* _Written instruction_
Repeat word for word the part of the silver halide emulsion text starting at "As the silver" and ending at "is 0.1 to 1μ.".
═════ Text excerpt
As the silver halide for the silver halide emulsion of the present invention for argon laser beam exposure, there can be used any of customarily used silver halides, such as silver bromide, silver chloride, silver iodobromide, silver chlorobromide and silver chloroiodobromide. Effects of the present invention are especially conspicuous when a silver halide emulsion containing silver chloride is employed.
The grain size of the silver halide is not so material. However, is is generally preferred that the grain size be not larger than 3μ, and especially good results are obtained when the grain size is 0.1 to 1μ.
In the silver halide photographic emulsion of the present invention, the high-illuminance and short-time exposure characteristics can be further improved by incorporation of a compound containing a metal of Group VIII of the Periodic Table. As the metal of Group VIII of the Periodic Table, there can be mentioned iron, cobalt, nickel, ruthenium, rhodium, palladium, osmium, iridium and platinum. Compounds containing these metals, which are preferably used in the present invention, include ferric chloride, potassium ferricyanide, cobalt chloride, cobalt nitrate, nickel chloride, nickel sulfate, ruthenium chloride, ruthenium hydroxide, rhodium chloride, ammonium hexachlororhodate, palladium chloride, palladium nitrate, potassium hexachloropalladate, osmium chloride, iridium chloride (IrCl 3 or IrCl 4), potassium chloroiridate, ammonium hexachloroiridate, ammonium hexachloroplatinate and potassium hexachloroplatinate. It is preferred that such compound be added in an amount of 10-8 to 10 -6 mole per mole of the silver halide at the step of forming particles of the silver halide emulsion or during or after the step of physical or chemical ripening. Sometimes desensitization or reversal is readily caused to occur according to the kind of the metal of the compound used, or the method for preparation or development of the emulsion. In such a case it is preferred that the compound be added in an amount of 10-8 to 10-7 mole per mole of the silver halide prior to the physical ripening.
A hydropholic binder can be incorporated in the silver halide emulsion of the present invention. As suitable binders, there can be mentioned, for example, gelatin, acetylated gelatin, phthalated gelatin, other gelatin derivatives, water-soluble cellulose derivatives, polyvinyl alcohol, and polymers bonded by hydrophilic synthetic or natural macromolecular compounds.
══════════
═════ Data rows
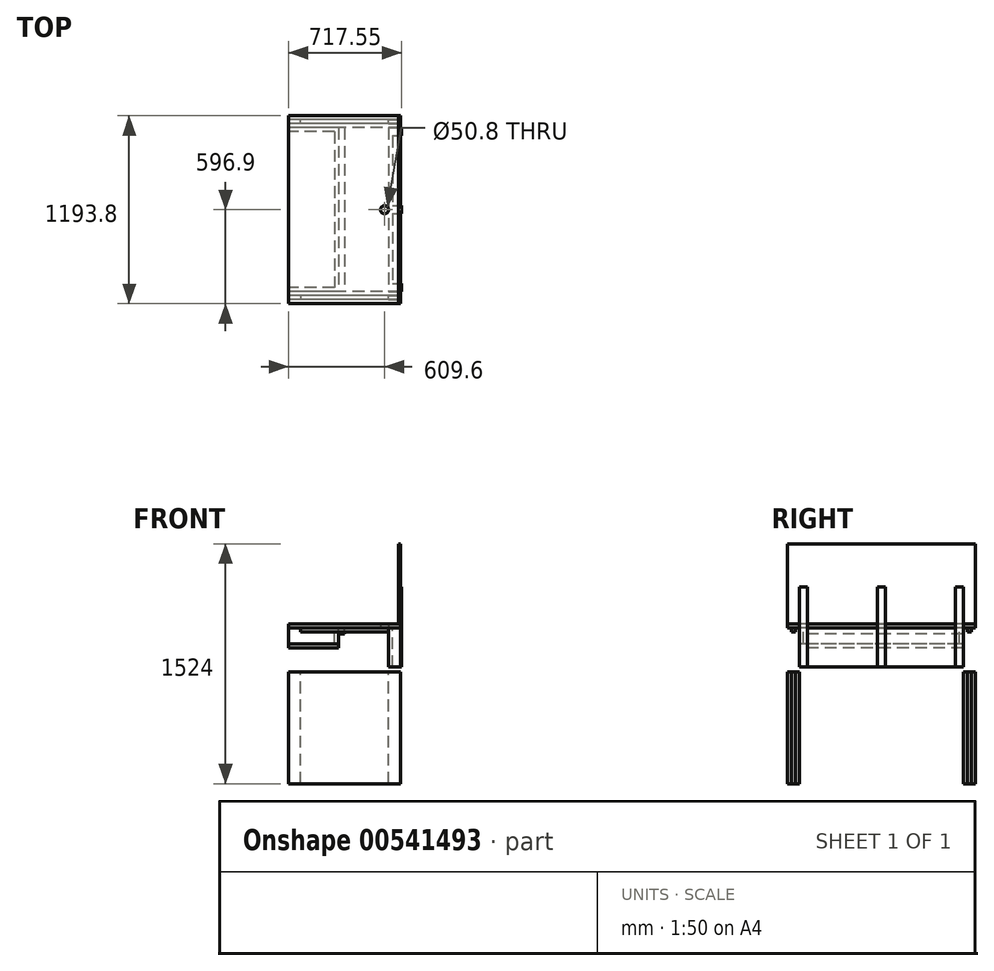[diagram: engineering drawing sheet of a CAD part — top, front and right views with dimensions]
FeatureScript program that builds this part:
annotation { "Feature Type Name" : "Feature", "Feature Type Description" : "" }
export const myFeature = defineFeature(function(context is Context, id is Id, definition is map)
    precondition{}
    {
        {
            var Q0;
            Q0=qCreatedBy(makeId("Front.planeOp"),FACE);
            cPlane(context, id + "F0", {"entities" : qUnion([Q0]), "cplaneType" : CPlaneType.OFFSET, "offset" : 571.5 * mm, "width" : 152.4 * mm, "height" : 152.4 * mm});
        }
        {
            var Q0;
            Q0=qCreatedBy(id+"F0.planeOp",FACE);
            var sketch = newSketch(context, id + "F1", { "sketchPlane" : qUnion([Q0])});
            skLineSegment(sketch, "E0.bottom", {"start": v(355.6, -355.6) * mm, "end": v(-355.6, -355.6) * mm});
            skLineSegment(sketch, "E0.top", {"start": v(355.6, 355.6) * mm, "end": v(-355.6, 355.6) * mm});
            skLineSegment(sketch, "E0.left", {"start": v(355.6, -355.6) * mm, "end": v(355.6, 355.6) * mm});
            skLineSegment(sketch, "E0.right", {"start": v(-355.6, -355.6) * mm, "end": v(-355.6, 355.6) * mm});
            skPoint(sketch, "E0.middle", {"position": v(0, 0) * mm});
            skSolve(sketch);
        }
        {
            var Q0;
            Q0 = qSketchRegion(id + "F1", true);
            extrude(context, id + "F2", {"entities" : qUnion([Q0]), "depth" : 25.4 * mm, "offsetDistance" : 25.4 * mm});
        }
        {
            var Q0;
            Q0=qCreatedBy(makeId("Front.planeOp"),FACE);
            cPlane(context, id + "F3", {"entities" : qUnion([Q0]), "cplaneType" : CPlaneType.OFFSET, "offset" : 558.8 * mm, "width" : 152.4 * mm, "height" : 152.4 * mm});
        }
        {
            var Q0;
            Q0=makeQuery(id+"F2.opExtrude","CAP_FACE",FACE,{"disambiguationData":[OSD([sQuery(id+"F1.wireOp",EDGE,"E0.bottom"),sQuery(id+"F1.wireOp",EDGE,"E0.top"),sQuery(id+"F1.wireOp",EDGE,"E0.left"),sQuery(id+"F1.wireOp",EDGE,"E0.right")])],"isStart":true});
            cPlane(context, id + "F4", {"entities" : qUnion([Q0]), "cplaneType" : CPlaneType.OFFSET, "offset" : 0 * mm, "width" : 152.4 * mm, "height" : 152.4 * mm});
        }
        {
            var Q0;
            Q0=qCreatedBy(id+"F4.planeOp",FACE);
            var sketch = newSketch(context, id + "F5", { "sketchPlane" : qUnion([Q0])});
            skLineSegment(sketch, "E1", {"start": v(0, 0) * mm, "end": v(317.5, 0) * mm, "construction": true});
            skLineSegment(sketch, "E2", {"start": v(317.5, 0) * mm, "end": v(355.6, 0) * mm, "construction": true});
            skLineSegment(sketch, "E3", {"start": v(0, 0) * mm, "end": v(-317.5, 0) * mm, "construction": true});
            skLineSegment(sketch, "E4", {"start": v(-317.5, 0) * mm, "end": v(-355.6, 0) * mm, "construction": true});
            skLineSegment(sketch, "E5.bottom", {"start": v(-279.4, -355.6) * mm, "end": v(-355.6, -355.6) * mm});
            skLineSegment(sketch, "E5.top", {"start": v(-279.4, 355.6) * mm, "end": v(-355.6, 355.6) * mm});
            skLineSegment(sketch, "E5.left", {"start": v(-279.4, -355.6) * mm, "end": v(-279.4, 355.6) * mm});
            skLineSegment(sketch, "E5.right", {"start": v(-355.6, -355.6) * mm, "end": v(-355.6, 355.6) * mm});
            skPoint(sketch, "E5.middle", {"position": v(-317.5, 0) * mm});
            skLineSegment(sketch, "E6.bottom", {"start": v(279.4, -355.6) * mm, "end": v(355.6, -355.6) * mm});
            skLineSegment(sketch, "E6.top", {"start": v(279.4, 355.6) * mm, "end": v(355.6, 355.6) * mm});
            skLineSegment(sketch, "E6.left", {"start": v(279.4, -355.6) * mm, "end": v(279.4, 355.6) * mm});
            skLineSegment(sketch, "E6.right", {"start": v(355.6, -355.6) * mm, "end": v(355.6, 355.6) * mm});
            skPoint(sketch, "E6.middle", {"position": v(317.5, 0) * mm});
            skSolve(sketch);
        }
        {
            var Q0;
            Q0=makeQuery(id+"F2.opExtrude","SWEPT_BODY",BODY,{"disambiguationData":[OSD([sQuery(id+"F1.wireOp",EDGE,"E0.bottom"),sQuery(id+"F1.wireOp",EDGE,"E0.top"),sQuery(id+"F1.wireOp",EDGE,"E0.left"),sQuery(id+"F1.wireOp",EDGE,"E0.right")])]});
            var Q1;
            Q1=qCreatedBy(id+"F3.planeOp",FACE);
            mirror(context, id + "F6", {"operationType" : NewBodyOperationType.ADD, "entities" : qUnion([Q0]), "mirrorPlane" : qUnion([Q1])});
        }
        {
            var Q0;
            Q0 = qSketchRegion(id + "F5", true);
            extrude(context, id + "F7", {"entities" : qUnion([Q0]), "depth" : 25.4 * mm, "offsetDistance" : 25.4 * mm});
        }
        {
            var Q0;
            Q0=makeQuery(id+"F2.opExtrude","SWEPT_BODY",BODY,{"disambiguationData":[OSD([sQuery(id+"F1.wireOp",EDGE,"E0.bottom"),sQuery(id+"F1.wireOp",EDGE,"E0.top"),sQuery(id+"F1.wireOp",EDGE,"E0.left"),sQuery(id+"F1.wireOp",EDGE,"E0.right")])]});
            var Q1;
            Q1=makeQuery(id+"F7.opExtrude","SWEPT_BODY",BODY,{"disambiguationData":[OSD([sQuery(id+"F5.wireOp",EDGE,"E5.bottom"),sQuery(id+"F5.wireOp",EDGE,"E5.top"),sQuery(id+"F5.wireOp",EDGE,"E5.left"),sQuery(id+"F5.wireOp",EDGE,"E5.right")])]});
            var Q2;
            Q2=makeQuery(id+"F6.opPattern","COPY",BODY,{"derivedFrom":makeQuery(id+"F2.opExtrude","SWEPT_BODY",BODY,{"disambiguationData":[OSD([sQuery(id+"F1.wireOp",EDGE,"E0.bottom"),sQuery(id+"F1.wireOp",EDGE,"E0.top"),sQuery(id+"F1.wireOp",EDGE,"E0.left"),sQuery(id+"F1.wireOp",EDGE,"E0.right")])]}),"instanceName":"1"});
            var Q3;
            Q3=makeQuery(id+"F7.opExtrude","SWEPT_BODY",BODY,{"disambiguationData":[OSD([sQuery(id+"F5.wireOp",EDGE,"E6.bottom"),sQuery(id+"F5.wireOp",EDGE,"E6.top"),sQuery(id+"F5.wireOp",EDGE,"E6.left"),sQuery(id+"F5.wireOp",EDGE,"E6.right")])]});
            var Q4;
            Q4=qCreatedBy(makeId("Front.planeOp"),FACE);
            mirror(context, id + "F8", {"entities" : qUnion([Q0, Q1, Q2, Q3]), "mirrorPlane" : qUnion([Q4])});
        }
        {
            var Q0;
            Q0=qCreatedBy(makeId("Top.planeOp"),FACE);
            cPlane(context, id + "F9", {"entities" : qUnion([Q0]), "cplaneType" : CPlaneType.OFFSET, "offset" : 635 * mm, "width" : 152.4 * mm, "height" : 152.4 * mm});
        }
        {
            var Q0;
            Q0=qCreatedBy(id+"F9.planeOp",FACE);
            var sketch = newSketch(context, id + "F10", { "sketchPlane" : qUnion([Q0])});
            skLineSegment(sketch, "E7", {"start": v(0, 0) * mm, "end": v(0, 558.8) * mm, "construction": true});
            skLineSegment(sketch, "E8", {"start": v(0, 0) * mm, "end": v(0, -558.8) * mm, "construction": true});
            skLineSegment(sketch, "E9.bottom", {"start": v(279.4, -571.5) * mm, "end": v(-279.4, -571.5) * mm});
            skLineSegment(sketch, "E9.top", {"start": v(279.4, -546.1) * mm, "end": v(-279.4, -546.1) * mm});
            skLineSegment(sketch, "E9.left", {"start": v(279.4, -571.5) * mm, "end": v(279.4, -546.1) * mm});
            skLineSegment(sketch, "E9.right", {"start": v(-279.4, -571.5) * mm, "end": v(-279.4, -546.1) * mm});
            skPoint(sketch, "E9.middle", {"position": v(0, -558.8) * mm});
            skPoint(sketch, "E10.middle", {"position": v(0, 558.8) * mm});
            skLineSegment(sketch, "E11.bottom", {"start": v(279.4, 546.1) * mm, "end": v(-279.4, 546.1) * mm});
            skLineSegment(sketch, "E11.top", {"start": v(279.4, 571.5) * mm, "end": v(-279.4, 571.5) * mm});
            skLineSegment(sketch, "E11.left", {"start": v(279.4, 546.1) * mm, "end": v(279.4, 571.5) * mm});
            skLineSegment(sketch, "E11.right", {"start": v(-279.4, 546.1) * mm, "end": v(-279.4, 571.5) * mm});
            skSolve(sketch);
        }
        {
            var Q0;
            Q0 = qSketchRegion(id + "F10", true);
            extrude(context, id + "F11", {"entities" : qUnion([Q0]), "oppositeDirection" : true, "depth" : 25.4 * mm, "offsetDistance" : 25.4 * mm});
        }
        {
            var Q0;
            Q0=makeQuery(id+"F11.opExtrude","CAP_FACE",FACE,{"disambiguationData":[OSD([sQuery(id+"F10.wireOp",EDGE,"E11.bottom"),sQuery(id+"F10.wireOp",EDGE,"E11.top"),sQuery(id+"F10.wireOp",EDGE,"E11.left"),sQuery(id+"F10.wireOp",EDGE,"E11.right")])],"isStart":true});
            var sketch = newSketch(context, id + "F12", { "sketchPlane" : qUnion([Q0])});
            skPoint(sketch, "E12.firstSnap0", {"position": v(-373.26, 754.03) * mm});
            skLineSegment(sketch, "E12.bottom", {"start": v(-355.6, 596.9) * mm, "end": v(355.6, 596.9) * mm});
            skLineSegment(sketch, "E12.top", {"start": v(-355.6, -596.9) * mm, "end": v(355.6, -596.9) * mm});
            skLineSegment(sketch, "E12.left", {"start": v(-355.6, 596.9) * mm, "end": v(-355.6, -596.9) * mm});
            skLineSegment(sketch, "E12.right", {"start": v(355.6, 596.9) * mm, "end": v(355.6, -596.9) * mm});
            skLineSegment(sketch, "E13", {"start": v(0, 546.1) * mm, "end": v(0, 596.9) * mm, "construction": true});
            skLineSegment(sketch, "E14", {"start": v(0, 546.1) * mm, "end": v(355.6, 546.1) * mm, "construction": true});
            skLineSegment(sketch, "E15", {"start": v(355.6, 0) * mm, "end": v(254, 0) * mm, "construction": true});
            skPoint(sketch, "E15.endSnap0", {"position": v(355.6, 0) * mm});
            skCircle(sketch, "E16", {"center": v(254, 0) * mm, "radius": 25.4 * mm});
            skSolve(sketch);
        }
        {
            var Q0;
            Q0 = qSketchRegion(id + "F12", true);
            extrude(context, id + "F13", {"entities" : qUnion([Q0]), "operationType" : NewBodyOperationType.ADD, "depth" : 25.4 * mm, "offsetDistance" : 25.4 * mm});
        }
        {
            var Q0;
            Q0=makeQuery(id+"F13.opExtrude","CAP_FACE",FACE,{"disambiguationData":[OSD([sQuery(id+"F12.wireOp",EDGE,"E12.bottom"),sQuery(id+"F12.wireOp",EDGE,"E12.top"),sQuery(id+"F12.wireOp",EDGE,"E12.left"),sQuery(id+"F12.wireOp",EDGE,"E12.right")])],"isStart":true});
            var sketch = newSketch(context, id + "F14", { "sketchPlane" : qUnion([Q0])});
            skLineSegment(sketch, "E17", {"start": v(-355.6, 0) * mm, "end": v(-50.8, 0) * mm});
            skLineSegment(sketch, "E18.bottom", {"start": v(-38.1, -520.7) * mm, "end": v(-63.5, -520.7) * mm});
            skLineSegment(sketch, "E18.top", {"start": v(-38.1, 520.7) * mm, "end": v(-63.5, 520.7) * mm});
            skLineSegment(sketch, "E18.left", {"start": v(-38.1, -520.7) * mm, "end": v(-38.1, 520.7) * mm});
            skLineSegment(sketch, "E18.right", {"start": v(-63.5, -520.7) * mm, "end": v(-63.5, 520.7) * mm});
            skPoint(sketch, "E18.middle", {"position": v(-50.8, 0) * mm});
            skLineSegment(sketch, "E19.bottom", {"start": v(-63.5, 520.7) * mm, "end": v(-355.6, 520.7) * mm});
            skLineSegment(sketch, "E19.top", {"start": v(-63.5, 495.3) * mm, "end": v(-355.6, 495.3) * mm});
            skLineSegment(sketch, "E19.left", {"start": v(-63.5, 520.7) * mm, "end": v(-63.5, 495.3) * mm});
            skLineSegment(sketch, "E19.right", {"start": v(-355.6, 520.7) * mm, "end": v(-355.6, 495.3) * mm});
            skLineSegment(sketch, "E20.bottom", {"start": v(-63.5, -520.7) * mm, "end": v(-355.6, -520.7) * mm});
            skLineSegment(sketch, "E20.top", {"start": v(-63.5, -495.3) * mm, "end": v(-355.6, -495.3) * mm});
            skLineSegment(sketch, "E20.left", {"start": v(-63.5, -520.7) * mm, "end": v(-63.5, -495.3) * mm});
            skLineSegment(sketch, "E20.right", {"start": v(-355.6, -520.7) * mm, "end": v(-355.6, -495.3) * mm});
            skSolve(sketch);
        }
        {
            var Q0;
            Q0 = qSketchRegion(id + "F14", true);
            extrude(context, id + "F15", {"entities" : qUnion([Q0]), "depth" : 101.6 * mm, "offsetDistance" : 25.4 * mm});
        }
        {
            var Q0;
            Q0=makeQuery(id+"F15.opExtrude","CAP_FACE",FACE,{"disambiguationData":[OSD([sQuery(id+"F14.wireOp",EDGE,"E18.bottom"),sQuery(id+"F14.wireOp",EDGE,"E18.top"),sQuery(id+"F14.wireOp",EDGE,"E18.left"),sQuery(id+"F14.wireOp",EDGE,"E18.right"),sQuery(id+"F14.wireOp",EDGE,"E19.bottom"),sQuery(id+"F14.wireOp",EDGE,"E19.top"),sQuery(id+"F14.wireOp",EDGE,"E19.right"),sQuery(id+"F14.wireOp",EDGE,"E20.bottom"),sQuery(id+"F14.wireOp",EDGE,"E20.top"),sQuery(id+"F14.wireOp",EDGE,"E20.right")])],"isStart":false});
            var sketch = newSketch(context, id + "F16", { "sketchPlane" : qUnion([Q0])});
            skLineSegment(sketch, "E21", {"start": v(-63.5, 0) * mm, "end": v(-196.85, 0) * mm, "construction": true});
            skPoint(sketch, "E21.endSnap0", {"position": v(-196.85, -520.7) * mm});
            skLineSegment(sketch, "E22", {"start": v(-196.85, 0) * mm, "end": v(-196.85, -520.7) * mm, "construction": true});
            skLineSegment(sketch, "E23.bottom", {"start": v(-38.1, -520.7) * mm, "end": v(-355.6, -520.7) * mm});
            skLineSegment(sketch, "E23.top", {"start": v(-38.1, 520.7) * mm, "end": v(-355.6, 520.7) * mm});
            skLineSegment(sketch, "E23.left", {"start": v(-38.1, -520.7) * mm, "end": v(-38.1, 520.7) * mm});
            skLineSegment(sketch, "E23.right", {"start": v(-355.6, -520.7) * mm, "end": v(-355.6, 520.7) * mm});
            skPoint(sketch, "E23.middle", {"position": v(-196.85, 0) * mm});
            skSolve(sketch);
        }
        {
            var Q0;
            Q0 = qSketchRegion(id + "F16", true);
            extrude(context, id + "F17", {"entities" : qUnion([Q0]), "depth" : 25.4 * mm, "offsetDistance" : 25.4 * mm});
        }
        {
            var Q0;
            Q0=makeQuery(id+"F13.opExtrude","CAP_FACE",FACE,{"disambiguationData":[OSD([sQuery(id+"F12.wireOp",EDGE,"E12.bottom"),sQuery(id+"F12.wireOp",EDGE,"E12.top"),sQuery(id+"F12.wireOp",EDGE,"E12.left"),sQuery(id+"F12.wireOp",EDGE,"E12.right")])],"isStart":true});
            var sketch = newSketch(context, id + "F18", { "sketchPlane" : qUnion([Q0])});
            skLineSegment(sketch, "E24", {"start": v(355.6, 0) * mm, "end": v(292.1, 0) * mm, "construction": true});
            skLineSegment(sketch, "E25", {"start": v(292.1, 0) * mm, "end": v(292.1, 520.7) * mm, "construction": true});
            skLineSegment(sketch, "E26.bottom", {"start": v(279.4, -520.7) * mm, "end": v(304.8, -520.7) * mm});
            skLineSegment(sketch, "E26.top", {"start": v(279.4, 520.7) * mm, "end": v(304.8, 520.7) * mm});
            skLineSegment(sketch, "E26.left", {"start": v(279.4, -520.7) * mm, "end": v(279.4, 520.7) * mm});
            skLineSegment(sketch, "E26.right", {"start": v(304.8, -520.7) * mm, "end": v(304.8, 520.7) * mm});
            skPoint(sketch, "E26.middle", {"position": v(292.1, 0) * mm});
            skLineSegment(sketch, "E27.bottom", {"start": v(304.8, 520.7) * mm, "end": v(355.6, 520.7) * mm});
            skLineSegment(sketch, "E27.top", {"start": v(304.8, 469.9) * mm, "end": v(355.6, 469.9) * mm});
            skLineSegment(sketch, "E27.left", {"start": v(304.8, 520.7) * mm, "end": v(304.8, 469.9) * mm});
            skLineSegment(sketch, "E27.right", {"start": v(355.6, 520.7) * mm, "end": v(355.6, 469.9) * mm});
            skLineSegment(sketch, "E28.bottom", {"start": v(304.8, -520.7) * mm, "end": v(355.6, -520.7) * mm});
            skLineSegment(sketch, "E28.top", {"start": v(304.8, -469.9) * mm, "end": v(355.6, -469.9) * mm});
            skLineSegment(sketch, "E28.left", {"start": v(304.8, -520.7) * mm, "end": v(304.8, -469.9) * mm});
            skLineSegment(sketch, "E28.right", {"start": v(355.6, -520.7) * mm, "end": v(355.6, -469.9) * mm});
            skPoint(sketch, "E29", {"position": v(304.8, 25.4) * mm});
            skPoint(sketch, "E30", {"position": v(304.8, 0) * mm});
            skLineSegment(sketch, "E31.bottom", {"start": v(304.8, 25.4) * mm, "end": v(355.6, 25.4) * mm});
            skLineSegment(sketch, "E31.top", {"start": v(304.8, -25.4) * mm, "end": v(355.6, -25.4) * mm});
            skLineSegment(sketch, "E31.left", {"start": v(304.8, 25.4) * mm, "end": v(304.8, -25.4) * mm});
            skLineSegment(sketch, "E31.right", {"start": v(355.6, 25.4) * mm, "end": v(355.6, -25.4) * mm});
            skSolve(sketch);
        }
        {
            var Q0;
            Q0 = qSketchRegion(id + "F18", true);
            extrude(context, id + "F19", {"entities" : qUnion([Q0]), "depth" : 250 * mm, "offsetDistance" : 25.4 * mm});
        }
        {
            var Q0;
            Q0=makeQuery(id+"F13.opExtrude","SWEPT_FACE",FACE,{"disambiguationData":[OSD([sQuery(id+"F12.wireOp",EDGE,"E12.right")])]});
            var sketch = newSketch(context, id + "F20", { "sketchPlane" : qUnion([Q0])});
            skLineSegment(sketch, "E32.bottom", {"start": v(-596.9, 660.4) * mm, "end": v(596.9, 660.4) * mm});
            skLineSegment(sketch, "E32.top", {"start": v(-596.9, 1168.4) * mm, "end": v(596.9, 1168.4) * mm});
            skLineSegment(sketch, "E32.left", {"start": v(-596.9, 660.4) * mm, "end": v(-596.9, 1168.4) * mm});
            skLineSegment(sketch, "E32.right", {"start": v(596.9, 660.4) * mm, "end": v(596.9, 1168.4) * mm});
            skSolve(sketch);
        }
        {
            var Q0;
            Q0 = qSketchRegion(id + "F20", true);
            extrude(context, id + "F21", {"entities" : qUnion([Q0]), "oppositeDirection" : true, "depth" : 12.7 * mm, "offsetDistance" : 25.4 * mm});
        }
        {
            var Q0;
            Q0=makeQuery(id+"F19.opExtrude","SWEPT_FACE",FACE,{"disambiguationData":[OSD([sQuery(id+"F18.wireOp",EDGE,"E31.right")])]});
            var sketch = newSketch(context, id + "F22", { "sketchPlane" : qUnion([Q0])});
            skLineSegment(sketch, "E33.bottom", {"start": v(-25.4, 385) * mm, "end": v(25.4, 385) * mm});
            skLineSegment(sketch, "E33.top", {"start": v(-25.4, 893) * mm, "end": v(25.4, 893) * mm});
            skLineSegment(sketch, "E33.left", {"start": v(-25.4, 385) * mm, "end": v(-25.4, 893) * mm});
            skLineSegment(sketch, "E33.right", {"start": v(25.4, 385) * mm, "end": v(25.4, 893) * mm});
            skLineSegment(sketch, "E34", {"start": v(25.4, 385) * mm, "end": v(469.9, 385) * mm, "construction": true});
            skLineSegment(sketch, "E35", {"start": v(-25.4, 385) * mm, "end": v(-469.9, 385) * mm, "construction": true});
            skLineSegment(sketch, "E36.bottom", {"start": v(469.9, 385) * mm, "end": v(520.7, 385) * mm});
            skLineSegment(sketch, "E36.top", {"start": v(469.9, 893) * mm, "end": v(520.7, 893) * mm});
            skLineSegment(sketch, "E36.left", {"start": v(469.9, 385) * mm, "end": v(469.9, 893) * mm});
            skLineSegment(sketch, "E36.right", {"start": v(520.7, 385) * mm, "end": v(520.7, 893) * mm});
            skLineSegment(sketch, "E37.bottom", {"start": v(-469.9, 385) * mm, "end": v(-520.7, 385) * mm});
            skLineSegment(sketch, "E37.top", {"start": v(-469.9, 893) * mm, "end": v(-520.7, 893) * mm});
            skLineSegment(sketch, "E37.left", {"start": v(-469.9, 385) * mm, "end": v(-469.9, 893) * mm});
            skLineSegment(sketch, "E37.right", {"start": v(-520.7, 385) * mm, "end": v(-520.7, 893) * mm});
            skSolve(sketch);
        }
        {
            var Q0;
            Q0 = qSketchRegion(id + "F22", true);
            extrude(context, id + "F23", {"entities" : qUnion([Q0]), "depth" : 6.35 * mm, "offsetDistance" : 25.4 * mm});
        }
        {
            var Q0;
            Q0=makeQuery(id+"F13.opExtrude","CAP_FACE",FACE,{"disambiguationData":[OSD([sQuery(id+"F12.wireOp",EDGE,"E12.bottom"),sQuery(id+"F12.wireOp",EDGE,"E12.top"),sQuery(id+"F12.wireOp",EDGE,"E12.left"),sQuery(id+"F12.wireOp",EDGE,"E12.right"),sQuery(id+"F12.wireOp",EDGE,"E16")])],"isStart":true});
            var sketch = newSketch(context, id + "F24", { "sketchPlane" : qUnion([Q0])});
            skLineSegment(sketch, "E38", {"start": v(0, 0) * mm, "end": v(-19.05, 0) * mm, "construction": true});
            skLineSegment(sketch, "E39", {"start": v(-19.05, 0) * mm, "end": v(-38.1, 0) * mm, "construction": true});
            skLineSegment(sketch, "E40.bottom", {"start": v(0, -520.7) * mm, "end": v(-38.1, -520.7) * mm});
            skLineSegment(sketch, "E40.top", {"start": v(0, 520.7) * mm, "end": v(-38.1, 520.7) * mm});
            skLineSegment(sketch, "E40.left", {"start": v(0, -520.7) * mm, "end": v(0, 520.7) * mm});
            skLineSegment(sketch, "E40.right", {"start": v(-38.1, -520.7) * mm, "end": v(-38.1, 520.7) * mm});
            skPoint(sketch, "E40.middle", {"position": v(-19.05, 0) * mm});
            skSolve(sketch);
        }
        {
            var Q0;
            Q0 = qSketchRegion(id + "F24", true);
            extrude(context, id + "F25", {"entities" : qUnion([Q0]), "depth" : 38.1 * mm, "offsetDistance" : 25.4 * mm});
        }
    });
══════════
* _Output of the exercise_
As the silver halide for the silver halide emulsion of the present invention for argon laser beam exposure, there can be used any of customarily used silver halides, such as silver bromide, silver chloride, silver iodobromide, silver chlorobromide and silver chloroiodobromide. Effects of the present invention are especially conspicuous when a silver halide emulsion containing silver chloride is employed.
The grain size of the silver halide is not so material. However, is is generally preferred that the grain size be not larger than 3μ, and especially good results are obtained when the grain size is 0.1 to 1μ.